Throughout this column I've placed strong emphasis on the aspects of
Web 2.0 that concern open, shared data rather than flashy effects.
Certainly Ajax is important because when used well it can enhance the
usability of Web sites. But Web feeds, open, Web-friendly APIs, and
third-party plug-in and mashup capabilities are the real substance of
Web 2.0. One community closely associated with the Web's original
stewards, the W3C, is committed to a particular, coherent set of
practices along these lines. The Linking Open Data (LOD) community
combines the vision of the W3C for using semantic features to enhance
the Web with the pragmatism that characterizes mainstream Web 2.0. The
[stated] goal of the W3C SWEO Linking Open Data community project is
'to extend the Web with a data commons by publishing various open
datasets as RDF on the Web and by setting RDF links between data items
from different data sources.' The emphasis on RDF is natural for the
W3C, which has been pushing the technology for a decade, but one
development that gives LOD extra legs is the emergence of influential
voices realizing that insistence on strict RDF format across the board
is probably not the best present strategy for winning over Web
developers.
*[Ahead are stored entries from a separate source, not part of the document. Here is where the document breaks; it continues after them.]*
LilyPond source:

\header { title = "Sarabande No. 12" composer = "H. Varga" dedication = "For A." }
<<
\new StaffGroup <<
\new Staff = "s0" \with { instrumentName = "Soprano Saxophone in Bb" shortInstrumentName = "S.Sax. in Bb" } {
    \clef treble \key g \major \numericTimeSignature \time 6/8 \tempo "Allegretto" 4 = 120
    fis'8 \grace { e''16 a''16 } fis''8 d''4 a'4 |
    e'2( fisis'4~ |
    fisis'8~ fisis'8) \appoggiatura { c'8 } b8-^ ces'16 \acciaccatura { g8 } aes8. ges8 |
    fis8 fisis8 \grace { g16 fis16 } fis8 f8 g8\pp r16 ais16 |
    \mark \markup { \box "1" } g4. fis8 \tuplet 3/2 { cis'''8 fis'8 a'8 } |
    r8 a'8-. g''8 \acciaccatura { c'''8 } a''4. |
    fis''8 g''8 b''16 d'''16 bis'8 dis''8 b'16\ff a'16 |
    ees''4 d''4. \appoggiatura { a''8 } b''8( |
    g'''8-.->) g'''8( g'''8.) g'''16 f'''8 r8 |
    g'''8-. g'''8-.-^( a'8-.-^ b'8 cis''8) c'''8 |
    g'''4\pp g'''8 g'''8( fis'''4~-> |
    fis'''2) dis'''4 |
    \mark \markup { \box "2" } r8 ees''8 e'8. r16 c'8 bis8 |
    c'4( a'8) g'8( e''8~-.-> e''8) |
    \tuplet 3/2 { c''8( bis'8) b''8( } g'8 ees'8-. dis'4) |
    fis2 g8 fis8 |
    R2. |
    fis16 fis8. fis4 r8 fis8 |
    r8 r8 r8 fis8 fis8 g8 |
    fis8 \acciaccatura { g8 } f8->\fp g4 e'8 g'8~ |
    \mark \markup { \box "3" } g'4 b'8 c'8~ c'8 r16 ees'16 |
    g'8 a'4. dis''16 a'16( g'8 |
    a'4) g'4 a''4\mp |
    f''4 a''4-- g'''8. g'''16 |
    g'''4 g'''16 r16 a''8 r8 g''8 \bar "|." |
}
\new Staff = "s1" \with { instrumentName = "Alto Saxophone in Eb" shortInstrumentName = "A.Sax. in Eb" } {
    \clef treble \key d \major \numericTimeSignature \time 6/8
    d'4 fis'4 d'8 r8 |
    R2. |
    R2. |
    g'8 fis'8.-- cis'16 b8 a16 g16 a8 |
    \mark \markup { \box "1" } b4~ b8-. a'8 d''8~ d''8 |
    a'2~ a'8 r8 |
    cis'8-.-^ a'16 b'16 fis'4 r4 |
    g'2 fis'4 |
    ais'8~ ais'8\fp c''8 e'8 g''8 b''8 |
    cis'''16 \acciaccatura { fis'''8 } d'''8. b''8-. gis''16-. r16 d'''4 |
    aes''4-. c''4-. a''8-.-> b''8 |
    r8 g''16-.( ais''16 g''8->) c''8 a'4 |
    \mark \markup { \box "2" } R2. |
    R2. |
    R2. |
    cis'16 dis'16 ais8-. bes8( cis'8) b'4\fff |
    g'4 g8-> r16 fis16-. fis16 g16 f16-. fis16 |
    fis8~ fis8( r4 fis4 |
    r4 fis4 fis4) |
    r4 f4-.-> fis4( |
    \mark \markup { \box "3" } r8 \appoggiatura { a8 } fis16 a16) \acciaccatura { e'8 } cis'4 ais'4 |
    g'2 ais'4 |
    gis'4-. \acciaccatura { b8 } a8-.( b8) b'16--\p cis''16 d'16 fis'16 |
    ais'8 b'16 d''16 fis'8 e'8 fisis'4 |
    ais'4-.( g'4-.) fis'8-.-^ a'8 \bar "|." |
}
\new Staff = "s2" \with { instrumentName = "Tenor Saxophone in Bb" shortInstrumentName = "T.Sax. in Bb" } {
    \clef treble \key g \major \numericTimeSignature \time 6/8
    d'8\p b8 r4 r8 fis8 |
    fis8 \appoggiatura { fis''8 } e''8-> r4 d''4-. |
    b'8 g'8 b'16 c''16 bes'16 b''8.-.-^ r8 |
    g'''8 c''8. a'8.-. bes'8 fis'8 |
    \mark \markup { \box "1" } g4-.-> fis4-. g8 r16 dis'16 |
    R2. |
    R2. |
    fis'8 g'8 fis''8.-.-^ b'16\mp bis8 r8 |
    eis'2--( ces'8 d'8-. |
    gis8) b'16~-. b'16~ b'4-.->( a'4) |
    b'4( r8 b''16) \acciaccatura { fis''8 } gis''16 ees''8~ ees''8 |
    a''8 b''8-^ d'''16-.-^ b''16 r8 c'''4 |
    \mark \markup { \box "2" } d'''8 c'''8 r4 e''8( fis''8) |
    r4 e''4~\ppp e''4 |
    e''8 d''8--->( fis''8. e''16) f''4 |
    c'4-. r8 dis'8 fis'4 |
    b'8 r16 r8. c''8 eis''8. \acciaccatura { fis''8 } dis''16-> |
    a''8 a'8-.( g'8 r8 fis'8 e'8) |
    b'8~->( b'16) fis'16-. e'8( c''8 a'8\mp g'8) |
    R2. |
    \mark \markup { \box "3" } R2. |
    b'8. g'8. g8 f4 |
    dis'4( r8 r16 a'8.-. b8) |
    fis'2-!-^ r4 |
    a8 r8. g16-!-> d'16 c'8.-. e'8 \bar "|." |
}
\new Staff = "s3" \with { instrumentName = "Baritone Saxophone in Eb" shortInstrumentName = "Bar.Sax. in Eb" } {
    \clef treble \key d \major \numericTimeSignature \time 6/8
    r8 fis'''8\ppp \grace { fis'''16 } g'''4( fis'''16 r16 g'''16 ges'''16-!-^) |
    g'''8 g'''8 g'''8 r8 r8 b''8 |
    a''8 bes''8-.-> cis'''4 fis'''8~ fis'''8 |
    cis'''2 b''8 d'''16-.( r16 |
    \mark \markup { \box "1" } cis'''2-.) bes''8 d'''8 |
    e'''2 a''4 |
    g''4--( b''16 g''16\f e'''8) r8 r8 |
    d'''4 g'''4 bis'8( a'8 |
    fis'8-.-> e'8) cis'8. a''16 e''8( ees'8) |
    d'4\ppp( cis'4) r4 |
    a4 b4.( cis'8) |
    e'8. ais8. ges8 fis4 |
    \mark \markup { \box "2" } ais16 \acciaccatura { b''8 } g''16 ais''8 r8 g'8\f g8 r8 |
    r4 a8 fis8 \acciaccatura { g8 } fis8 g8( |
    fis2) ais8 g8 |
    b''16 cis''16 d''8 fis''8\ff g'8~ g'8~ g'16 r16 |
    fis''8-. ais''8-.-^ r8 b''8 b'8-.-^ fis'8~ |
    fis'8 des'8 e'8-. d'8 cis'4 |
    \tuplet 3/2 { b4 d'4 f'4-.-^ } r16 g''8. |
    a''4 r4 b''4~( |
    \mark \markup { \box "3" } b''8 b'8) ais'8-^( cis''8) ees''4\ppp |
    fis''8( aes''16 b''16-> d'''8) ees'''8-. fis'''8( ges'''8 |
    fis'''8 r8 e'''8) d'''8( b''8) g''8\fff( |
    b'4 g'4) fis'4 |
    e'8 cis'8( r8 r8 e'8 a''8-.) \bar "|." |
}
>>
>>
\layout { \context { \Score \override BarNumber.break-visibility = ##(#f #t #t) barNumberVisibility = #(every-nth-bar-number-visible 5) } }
LOD supports RDF as a conceptual model, but the new
emphasis is more on linking and openness than on any one syntax. After
all, RDF is merely URIs, links, and labels, so any model that includes
these three can readily work with RDF systems. The full LOD community
is a penumbra around the W3C-led core who support all the advantages of
opening up data that I've discussed so far in this column, and who see
RDF, Atom, JSON, and so on as merely tools for Web developers to open
up their data. LOD means making it easier for people to discover
important things you place on the Web, and making it easier for them
to do unexpected, fruitful things with them. The next time you have a
Web project, start by thinking of it in terms of what information and
non-information resources are represented in the Web app, and do
everything you can to give each one a well-designed HTTP URI and a
semantically rich data format, and create links, links, and more links.